What professional standards actually make possible
Ask Alfie Hennessey what changed his career and he doesn’t point to a single moment. He points to exposure. Starting as a general cleaner at Anfield, he moved through pre- and post-event cleans, into supervision, then across venues and eventually into CleanKitchen, our specialist commercial kitchen division. “Every day is different,” he says. “I’m always travelling to new venues and learning new things.”
That kind of mobility doesn’t happen by accident. It requires defined training, documented standards and managers who develop people rather than just deploy them.
This is where the BICSc framework has become not just useful but essential to the training and development of the Team. The Institute’s standards provide consistent outcome criteria, recognised competencies and shared professional language. This allows a worker’s experience to travel with them. Without that infrastructure, experience stays local and skills remain invisible to the wider market.
Progression in practice
Shauna Collins joined us as a Supervisor in November 2023. Within 18 months, she was promoted to Assistant Venue Presentation Manager at Cheltenham Racecourse. Her advice to anyone starting out is direct: “Take every opportunity to learn – those experiences are what build your potential to step up.”
That’s not an unusual sentiment in any industry. What’s less common is having the infrastructure to act on it. Apprenticeships, graduate schemes, competency frameworks – the cleaning sector has spent years building the scaffolding that a visible career requires. The challenge now is making sure people can see it before they’ve already walked past the door.
Building capability and closing the gap
The UK cleaning sector faces a recognised skills gap, driven in part by perception and in part by a simple lack of awareness. Young people don’t know the industry exists in the form it does – and that’s a problem we all have a role in fixing.
Industry bodies like the Cleaning & Support Services Association are doing important work here, engaging directly with schools and promoting clear pathways into the sector. Figures like Jay Adderley are contributing too, supporting outreach initiatives that connect education with employment in a way that’s practical rather than promotional.
Public visibility matters as well. Programmes like BBC One’s The One Show – on which CleanEvent’s Operations Director, Jay Adderley, was featured in an interview – have brought genuine attention to the scale and structure of modern cleaning operations, reaching audiences who would never have considered the sector as an option. The conversation is shifting – from recruitment to something more fundamental: building real understanding of what this industry actually offers.

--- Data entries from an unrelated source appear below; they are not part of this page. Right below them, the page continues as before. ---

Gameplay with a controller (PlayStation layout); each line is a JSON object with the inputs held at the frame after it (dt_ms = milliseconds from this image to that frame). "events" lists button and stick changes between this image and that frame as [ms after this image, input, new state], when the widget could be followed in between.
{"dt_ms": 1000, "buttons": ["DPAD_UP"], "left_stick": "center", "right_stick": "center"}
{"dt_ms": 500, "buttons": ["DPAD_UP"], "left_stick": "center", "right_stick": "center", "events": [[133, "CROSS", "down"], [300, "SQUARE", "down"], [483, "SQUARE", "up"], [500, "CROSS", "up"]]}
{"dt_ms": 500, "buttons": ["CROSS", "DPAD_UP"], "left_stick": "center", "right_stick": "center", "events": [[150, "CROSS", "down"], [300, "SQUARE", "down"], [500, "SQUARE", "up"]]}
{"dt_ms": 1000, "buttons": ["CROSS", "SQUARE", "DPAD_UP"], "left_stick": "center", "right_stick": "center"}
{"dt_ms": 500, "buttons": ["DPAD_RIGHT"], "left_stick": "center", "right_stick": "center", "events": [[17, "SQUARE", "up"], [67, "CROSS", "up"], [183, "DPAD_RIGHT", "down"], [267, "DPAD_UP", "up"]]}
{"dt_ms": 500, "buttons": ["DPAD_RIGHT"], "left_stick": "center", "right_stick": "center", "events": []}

A sector that’s quietly changed shape
The nature of the work itself has shifted. Automation and robotics are appearing across large UK sites, handling consistency while creating new roles in supervision and technical oversight. Sustainability is now woven into daily operations, from product selection and waste reduction to resource management, adding genuine complexity to jobs once assumed to be straightforward. In specialist environments like commercial kitchens, our teams work alongside food production staff, navigating compliance and safety requirements that directly affect public health.
This is not the same industry it was twenty years ago. The people doing the work have always known that. It’s taking the rest of the world a while to catch up.
The strongest argument is the simplest one
Corey went to Australia on an international exchange and brought that knowledge back into the business. Alfie crossed disciplines and found a specialism he’d never considered. Shauna was promoted within 18 months of joining. These aren’t exceptional outcomes engineered for a brochure. They’re what a structured, standards-driven environment produces when it takes development seriously.
Cleaning isn’t a starting point with no direction. It never really was. It’s an industry – our industry – that has built something worth talking about and is only now beginning to say so clearly.